C’è un filo rosso — o meglio, un pentagramma — che unisce la vita culturale dell’Aquila ai palcoscenici più prestigiosi degli Stati Uniti. Lo scorso 30 maggio, i riflettori della celebre Bing Concert Hall della Stanford University si sono accesi su un pezzo di Abruzzo, regalando al pubblico d’Oltreoceano una serata che resterà nella storia della musica per fiati.

Protagonista assoluto della serata è stato il Maestro Aldo Caterina, trombonista e docente di trombone presso il Conservatorio “A. Casella” di L’Aquila, che ha incantato la platea americana sotto la direzione d’orchestra di un altro grande nome della musica internazionale, il Maestro Giancarlo Aquilanti.

L’evento clou del concerto è stato un vero e proprio miracolo filologico: la prima esecuzione assoluta (première) del Concerto n. 2 di Vladislav Blazhevich, ripensato per trombone solista e wind symphony.

Fino ad oggi, questa monumentale pagina musicale scritta negli anni ’20 dello scorso secolo era rimasta pressoché inaccessibile in questa veste.

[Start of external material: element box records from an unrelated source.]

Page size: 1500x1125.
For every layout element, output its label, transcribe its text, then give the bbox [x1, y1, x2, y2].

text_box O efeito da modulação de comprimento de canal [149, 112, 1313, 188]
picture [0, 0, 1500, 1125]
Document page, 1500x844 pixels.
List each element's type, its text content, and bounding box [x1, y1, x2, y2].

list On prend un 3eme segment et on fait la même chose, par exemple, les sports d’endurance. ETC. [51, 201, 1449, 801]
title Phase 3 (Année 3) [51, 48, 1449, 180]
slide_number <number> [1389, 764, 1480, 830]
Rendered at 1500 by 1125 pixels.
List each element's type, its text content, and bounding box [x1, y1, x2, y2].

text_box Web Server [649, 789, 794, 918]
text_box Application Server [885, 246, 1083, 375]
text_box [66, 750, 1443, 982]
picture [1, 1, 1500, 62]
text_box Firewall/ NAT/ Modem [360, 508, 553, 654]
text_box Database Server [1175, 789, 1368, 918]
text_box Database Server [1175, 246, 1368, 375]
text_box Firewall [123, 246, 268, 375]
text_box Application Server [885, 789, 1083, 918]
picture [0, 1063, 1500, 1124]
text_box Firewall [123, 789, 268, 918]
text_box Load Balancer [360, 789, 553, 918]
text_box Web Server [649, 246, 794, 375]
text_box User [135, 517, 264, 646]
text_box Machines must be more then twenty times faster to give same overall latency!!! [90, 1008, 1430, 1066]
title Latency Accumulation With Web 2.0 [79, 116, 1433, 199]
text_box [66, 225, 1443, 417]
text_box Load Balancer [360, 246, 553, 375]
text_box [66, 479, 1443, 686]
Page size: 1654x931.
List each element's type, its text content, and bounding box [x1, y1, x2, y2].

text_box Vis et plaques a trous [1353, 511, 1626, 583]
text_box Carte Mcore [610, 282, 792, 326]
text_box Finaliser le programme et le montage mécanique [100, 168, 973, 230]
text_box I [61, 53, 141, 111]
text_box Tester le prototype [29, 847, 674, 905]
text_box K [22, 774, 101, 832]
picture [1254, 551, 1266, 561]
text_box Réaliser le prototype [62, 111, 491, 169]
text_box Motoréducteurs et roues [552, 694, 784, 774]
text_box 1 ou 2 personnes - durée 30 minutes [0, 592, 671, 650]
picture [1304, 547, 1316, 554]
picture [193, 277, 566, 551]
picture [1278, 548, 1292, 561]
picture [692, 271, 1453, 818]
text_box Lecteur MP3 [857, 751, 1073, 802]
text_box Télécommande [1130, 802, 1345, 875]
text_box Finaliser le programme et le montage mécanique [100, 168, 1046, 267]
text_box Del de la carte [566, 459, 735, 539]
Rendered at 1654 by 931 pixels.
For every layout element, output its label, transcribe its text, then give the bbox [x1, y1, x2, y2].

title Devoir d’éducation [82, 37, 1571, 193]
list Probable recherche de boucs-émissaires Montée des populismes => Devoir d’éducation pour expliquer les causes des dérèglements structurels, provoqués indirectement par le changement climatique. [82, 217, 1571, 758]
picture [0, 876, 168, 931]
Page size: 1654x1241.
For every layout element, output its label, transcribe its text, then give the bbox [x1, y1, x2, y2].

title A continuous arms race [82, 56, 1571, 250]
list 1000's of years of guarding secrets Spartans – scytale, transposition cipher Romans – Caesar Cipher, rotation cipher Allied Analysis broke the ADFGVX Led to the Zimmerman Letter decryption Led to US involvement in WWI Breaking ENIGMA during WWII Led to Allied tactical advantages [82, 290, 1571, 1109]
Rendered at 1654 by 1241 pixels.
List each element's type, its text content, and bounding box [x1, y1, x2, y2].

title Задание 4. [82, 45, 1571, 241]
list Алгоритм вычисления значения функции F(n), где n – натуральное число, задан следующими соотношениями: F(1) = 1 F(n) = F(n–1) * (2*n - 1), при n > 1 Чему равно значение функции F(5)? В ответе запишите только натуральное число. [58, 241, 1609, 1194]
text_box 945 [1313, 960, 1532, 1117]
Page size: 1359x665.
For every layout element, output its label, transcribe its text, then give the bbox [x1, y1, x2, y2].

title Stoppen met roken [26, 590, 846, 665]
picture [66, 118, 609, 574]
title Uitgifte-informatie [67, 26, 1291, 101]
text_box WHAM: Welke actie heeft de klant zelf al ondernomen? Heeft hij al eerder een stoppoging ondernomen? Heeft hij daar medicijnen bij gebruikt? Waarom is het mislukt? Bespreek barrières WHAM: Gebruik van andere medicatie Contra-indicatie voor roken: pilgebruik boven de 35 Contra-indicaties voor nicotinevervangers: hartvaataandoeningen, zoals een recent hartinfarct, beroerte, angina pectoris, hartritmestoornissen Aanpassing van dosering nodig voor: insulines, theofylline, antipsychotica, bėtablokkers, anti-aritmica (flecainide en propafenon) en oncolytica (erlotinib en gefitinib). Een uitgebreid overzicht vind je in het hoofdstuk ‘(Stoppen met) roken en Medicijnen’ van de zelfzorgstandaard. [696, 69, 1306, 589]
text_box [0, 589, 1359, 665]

A compiere l’impresa della ricostruzione è stato il musicista abruzzese Angelo Castronovo, protagonista di un meticoloso lavoro di “archeologia musicale”. Castronovo è partito soltanto dalla parte sopravvissuta scritta per pianoforte e dall’ascolto di una rarissima e usurata registrazione degli anni ’60. Con pazienza e dedizione, ha orchestrato il brano regalando alla Stanford Wind Symphony e al trombone di Aldo Caterina una partitura fresca, potente e virtuosistica. L’interpretazione ha saputo coniugare un rigore tecnico impeccabile a una profonda espressività, restituendo nuova vita e una veste monumentale a un’opera di un autore fondamentale della letteratura per ottoni.

Il successo di Palo Alto non è nato per caso, ma è il coronamento di un’amicizia internazionale che dura nel tempo. Proprio un anno fa, nel giugno 2025, la Wind Orchestra di Stanford era stata ospite del Conservatorio di L’Aquila per una serie di memorabili concerti, rimanendo stregata dalla bellezza del territorio.

La performance del Maestro Caterina in California rappresenta un perfetto interscambio culturale di altissimo profilo che proietta il Conservatorio “Casella” e l’intera città di L’Aquila al centro della scena musicale mondiale e apre a future collaborazioni con la celebre Università Californiana. La musica, ancora una volta, si conferma il linguaggio universale capace di abbattere ogni distanza.